Five years later, there was a historic conclusion to the championships when the All-Ireland finals were played at the Jones's Road venue which was to become Croke Park for the first time. Tipperary won the double of 1895 titles but inevitably these weren't contested until 1896, on March 15th.

Three years ago, two commemorative matches were staged at Croke Park to mark the 100th anniversary of finals at the venue. The famous Tubberadora club from Tipperary took on Tullaroan of Kilkenny and Navan O'Mahonys from Navan played Arravale Rovers. The Meath side had created a fuss in Leinster when refusing Dublin's Isles of the Sea permission to replace an injured player. ("This may be just but is it manly or sportsmanlike?" agonised one contemporary report.)

Mick Maher was captain of Tubberadora and was to become the first man to captain a side to more than one All-Ireland and one of only three men to captain three wining teams (Christy Ring and Kilkenny's walking libel action `Drug' Walsh being the others).

Maher was a particularly forceful personality. Later Carbery (P D Mehigan's alias when writing for the Cork Examiner) described the Tipperary legend as the one of the "100 odd All-Ireland captains I have seen" to whom he'd "give the palm". His nephew, also Mick, was full back on the rampantly successful Tipp teams of the 1960s.

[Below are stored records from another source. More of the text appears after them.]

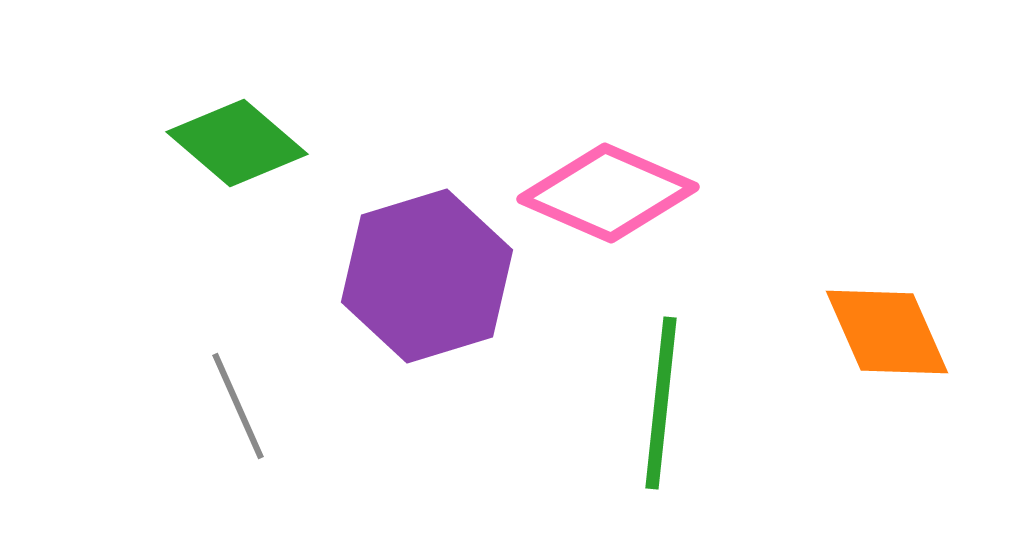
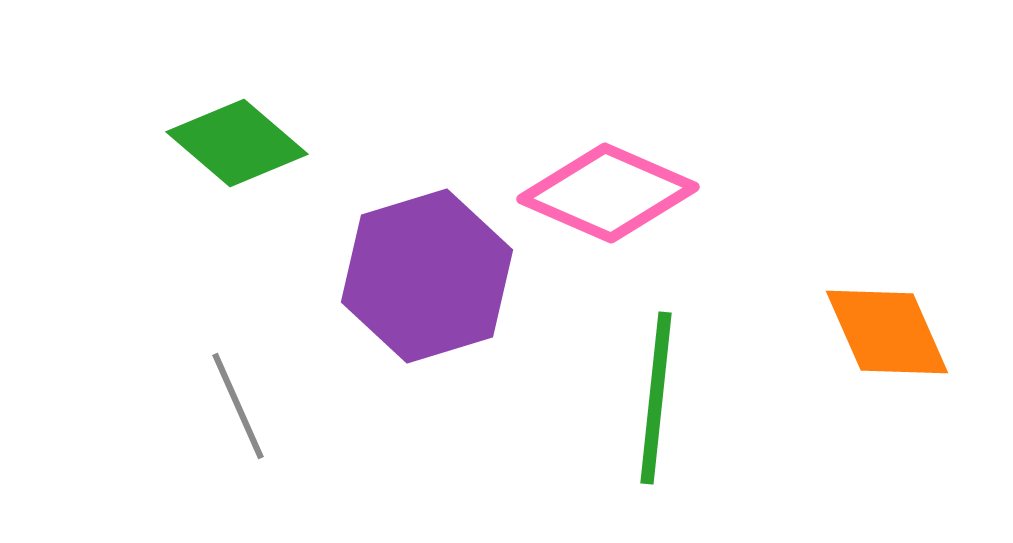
green line: moved 5 px left, 5 px up
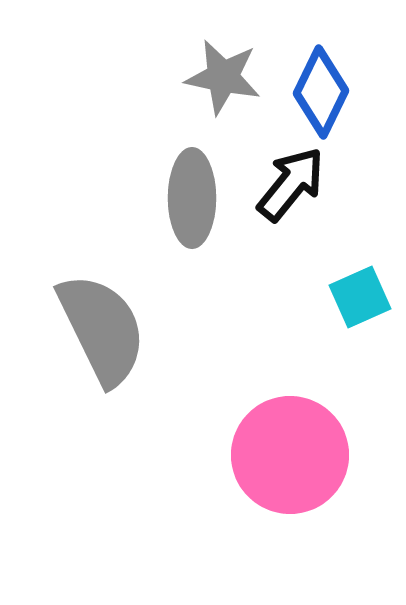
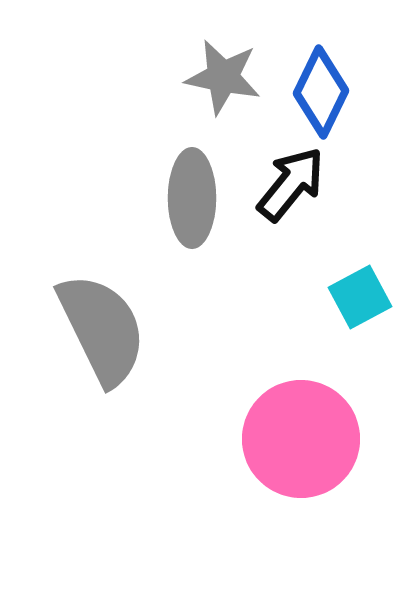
cyan square: rotated 4 degrees counterclockwise
pink circle: moved 11 px right, 16 px up
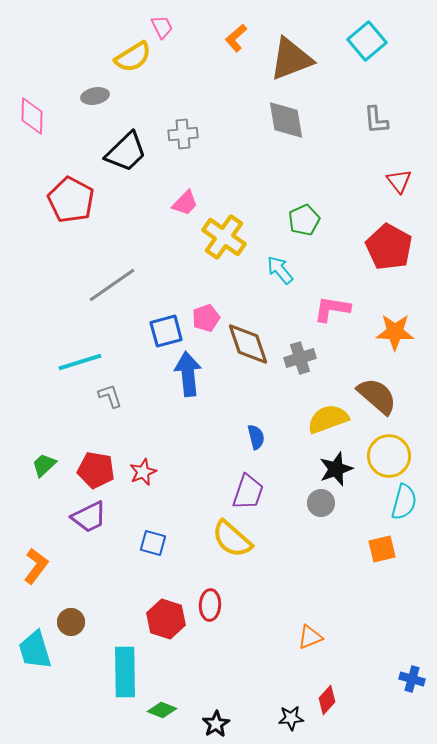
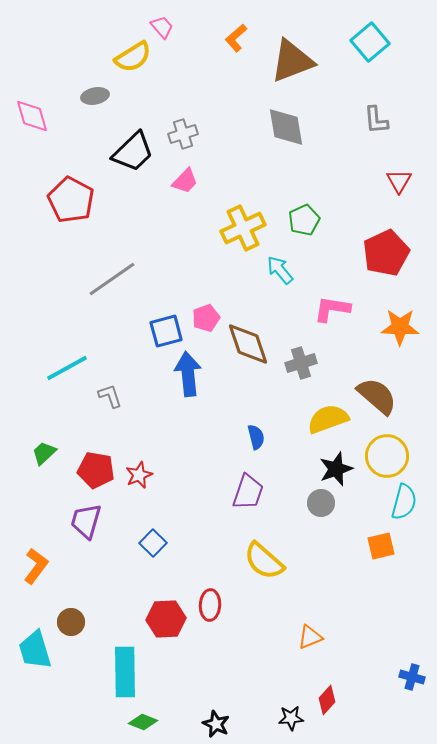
pink trapezoid at (162, 27): rotated 15 degrees counterclockwise
cyan square at (367, 41): moved 3 px right, 1 px down
brown triangle at (291, 59): moved 1 px right, 2 px down
pink diamond at (32, 116): rotated 18 degrees counterclockwise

Tipperary's second double in 1900 was recorded in a year thick with recriminations and objections. The All-Ireland finals were also marked by the fact that the GAA, in a fit of eccentricity, had declared England a province of Ireland so London teams contested both finals.

Clonmel Shamrocks had an easy enough run against London Hibernians and won by 3-7 to 02. The losers featured Sam Maguire whose eponymous trophy is at stake on Sunday and his brother John in the full-back line.

In the hurling, however, Two-Mile Borris had a terrible fright and were trailing London Desmonds by a point in the dying minutes, 0-5 to 0-6, before scoring a goal from a free and sticking in another straight from the puck-out.

Finally, on a sombre note, the weekend brought shocking news of the attack on P J Delaney of Kilkenny and Johnstown. So many acts of casual violence take place that it seems almost futile to dwell on any one. If P J Delaney's celebrity explains the shocked public reaction it appears also to have been a factor in the assault which left him seriously ill in hospital.

That he should have been set upon outside Hayes's Hotel in Thurles is a sour irony: the venue where Cusack's idealism took root being the spot where one of the more prominent heirs to the same ideal was viciously attacked, just because of a talent for hurling.